Here are some observations from a set of recent analyses that we performed. With a sufficiently large number of genes (we had a set of data with ~600 genes, with technical replicates for each sample), we found that normalizing to total counts using voom() gave better results than normalizing to the geometric mean of the supplied housekeeping genes, as well as guessing at housekeeping genes using a set of low variance genes. Using an additional quantile or cyclic loess normalization improved results moderately, but at the cost of violating Occam's razor, so we chose to just use voom() without further normalization.
Note here that we assessed the results by comparing the technical replicates, and went with the normalization that did the best job of making the technical replicates look more similar to each other.
For this first set of samples we are making the assumption that most of the genes are being expressed, and most are being expressed at relatively similar levels, so normalizing to library size may be a reasonable thing to do. We analyzed a smaller panel of genes (~200) that was more focused, and for which we couldn't assume that the genes were in general being expressed at the same levels (in other words, a particular treatment may well have reduced the expression of most of these genes, in which case normalizing to library size would have unduly affected the biological differences). In this situation we had to use the NanoString-supplied housekeeping genes.
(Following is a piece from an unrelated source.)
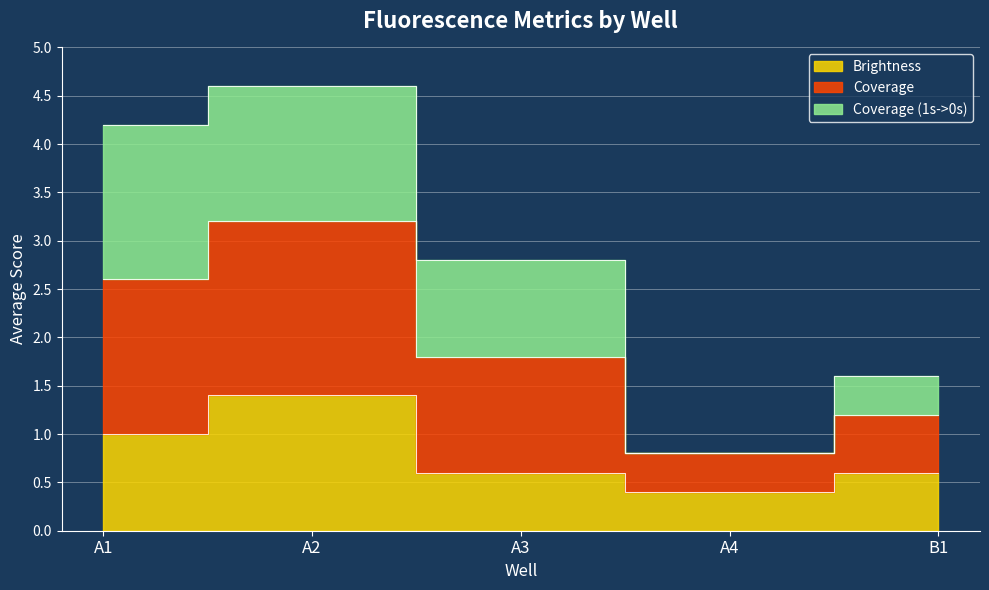

Which series changed the most between A2 and B1?

Coverage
In your situation, NanoString supplies both mRNA housekeeping genes, as well as some probes against non-mammalian small RNAs. I assume you spike in the non-mammalian small RNAs, like the ERCC probes. However, the spiked-in RNA only gives you information about the variability introduced after the spike-in occurred (plus, if you are spiking in using small volumes and a Rainin pipettor, then you are likely introducing more variability in that step than you think). So you have mRNA housekeeping genes that may correlate with the amount of miRNA that you originally started with, and some spike-ins that help assess variability introduced later in the process.
In my experience, most miRNAs seem not to be expressed, and those that are expressed appear to be at low levels. This is based on results from Affy's miRNA arrays, which are sort of questionable, but that seems to be the expectation for miRNAs, so I don't think it is far from the truth.
So all of the normalization methods have pretty serious issues for the miRNA panel, and I think you have to choose which one you think is the least worst. But do note that if you decide to use limma-voom to analyze the data, and you want to normalize using something other than total counts, you have to take steps to keep voom() from doing so.
In other words, if you just take your counts and feed into voom(), then by default you will compute the library sizes and then compute cpm, which is normalizing to library size. If you don't want that to happen, you need to give some value for the 'lib.size' argument to voom().